Fischer (
A Kim Jong-Il Production: The Extraordinary Story of a Kidnapped Filmmaker, His Star Actress, and a Young Dictator’s Rise to Power) brackets the story of French artist and inventor Louis Le Prince—and his undeniable yet overlooked role in film history—with true crime trappings. Working in his studio in 1880, Le Prince dropped two photographic plates and noticed the blurring of the images created the illusion of movement; within the decade he had a working motion-picture camera and projector prototype, as well as a collection of the world’s first live-action motion pictures.
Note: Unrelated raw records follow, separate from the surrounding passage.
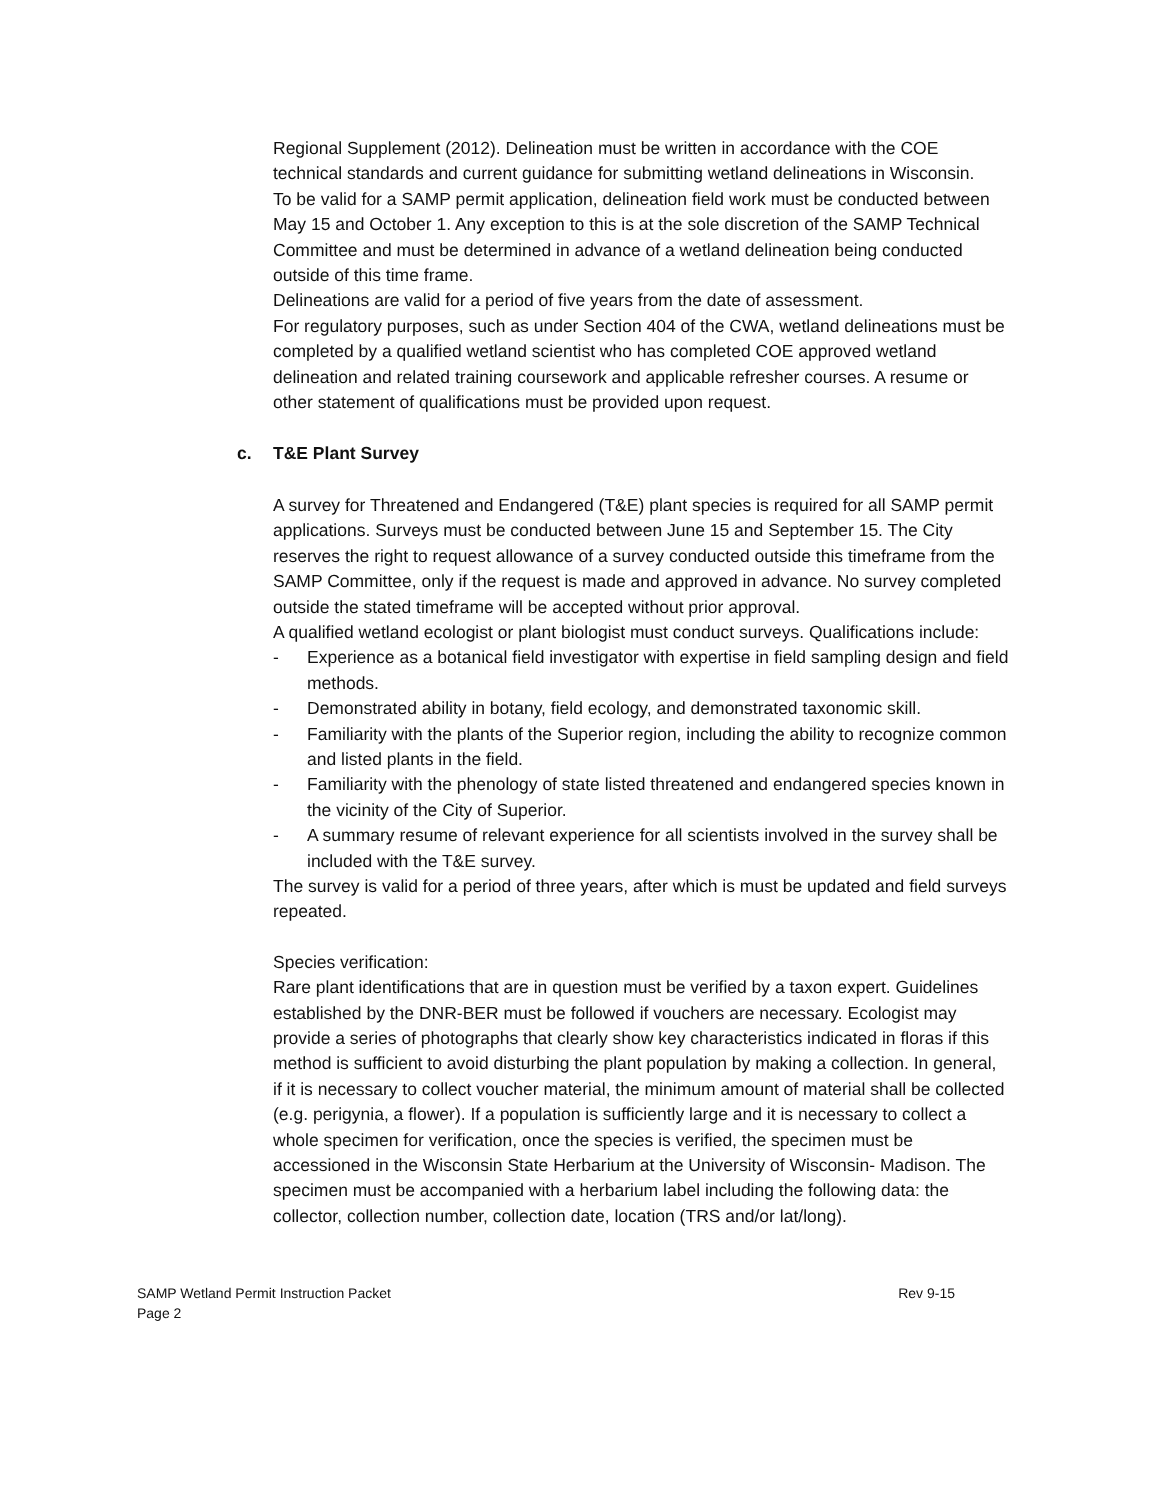Regional Supplement (2012). Delineation must be written in accordance with the COE technical standards and current guidance for submitting wetland delineations in Wisconsin.
To be valid for a SAMP permit application, delineation field work must be conducted between May 15 and October 1. Any exception to this is at the sole discretion of the SAMP Technical Committee and must be determined in advance of a wetland delineation being conducted outside of this time frame.
Delineations are valid for a period of five years from the date of assessment.
For regulatory purposes, such as under Section 404 of the CWA, wetland delineations must be completed by a qualified wetland scientist who has completed COE approved wetland delineation and related training coursework and applicable refresher courses. A resume or other statement of qualifications must be provided upon request.
c. T&E Plant Survey
A survey for Threatened and Endangered (T&E) plant species is required for all SAMP permit applications. Surveys must be conducted between June 15 and September 15. The City reserves the right to request allowance of a survey conducted outside this timeframe from the SAMP Committee, only if the request is made and approved in advance. No survey completed outside the stated timeframe will be accepted without prior approval.
A qualified wetland ecologist or plant biologist must conduct surveys. Qualifications include:
- Experience as a botanical field investigator with expertise in field sampling design and field methods.
- Demonstrated ability in botany, field ecology, and demonstrated taxonomic skill.
- Familiarity with the plants of the Superior region, including the ability to recognize common and listed plants in the field.
- Familiarity with the phenology of state listed threatened and endangered species known in the vicinity of the City of Superior.
- A summary resume of relevant experience for all scientists involved in the survey shall be included with the T&E survey.
The survey is valid for a period of three years, after which is must be updated and field surveys repeated.
Species verification:
Rare plant identifications that are in question must be verified by a taxon expert. Guidelines established by the DNR-BER must be followed if vouchers are necessary. Ecologist may provide a series of photographs that clearly show key characteristics indicated in floras if this method is sufficient to avoid disturbing the plant population by making a collection. In general, if it is necessary to collect voucher material, the minimum amount of material shall be collected (e.g. perigynia, a flower). If a population is sufficiently large and it is necessary to collect a whole specimen for verification, once the species is verified, the specimen must be accessioned in the Wisconsin State Herbarium at the University of Wisconsin- Madison. The specimen must be accompanied with a herbarium label including the following data: the collector, collection number, collection date, location (TRS and/or lat/long).
SAMP Wetland Permit Instruction Packet
Page 2
Rev 9-15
Then he boarded a Paris-bound train in Dijon on his way to join his family in New York, where his motion pictures would have their debut. But after boarding the train in Dijon, Le Prince was never heard from again. Fischer presents Thomas Edison as a sinister figure singularly interested in Le Prince’s disappearance—a bit of misdirection, as Fischer has a more likely suspect in mind—but the sensational end of Le Prince’s life remains unsolved. Fischer’s book also successfully chronicles the history of photography and explores how moving pictures were the next logical step—and how several inventors were in competition to get there first.
VERDICT Fischer combines firsthand accounts with dynamic writing to bring the Victorian era to life. A remarkable cast of characters (including Le Prince’s equally fascinating wife, Lizzie) makes for compelling reading.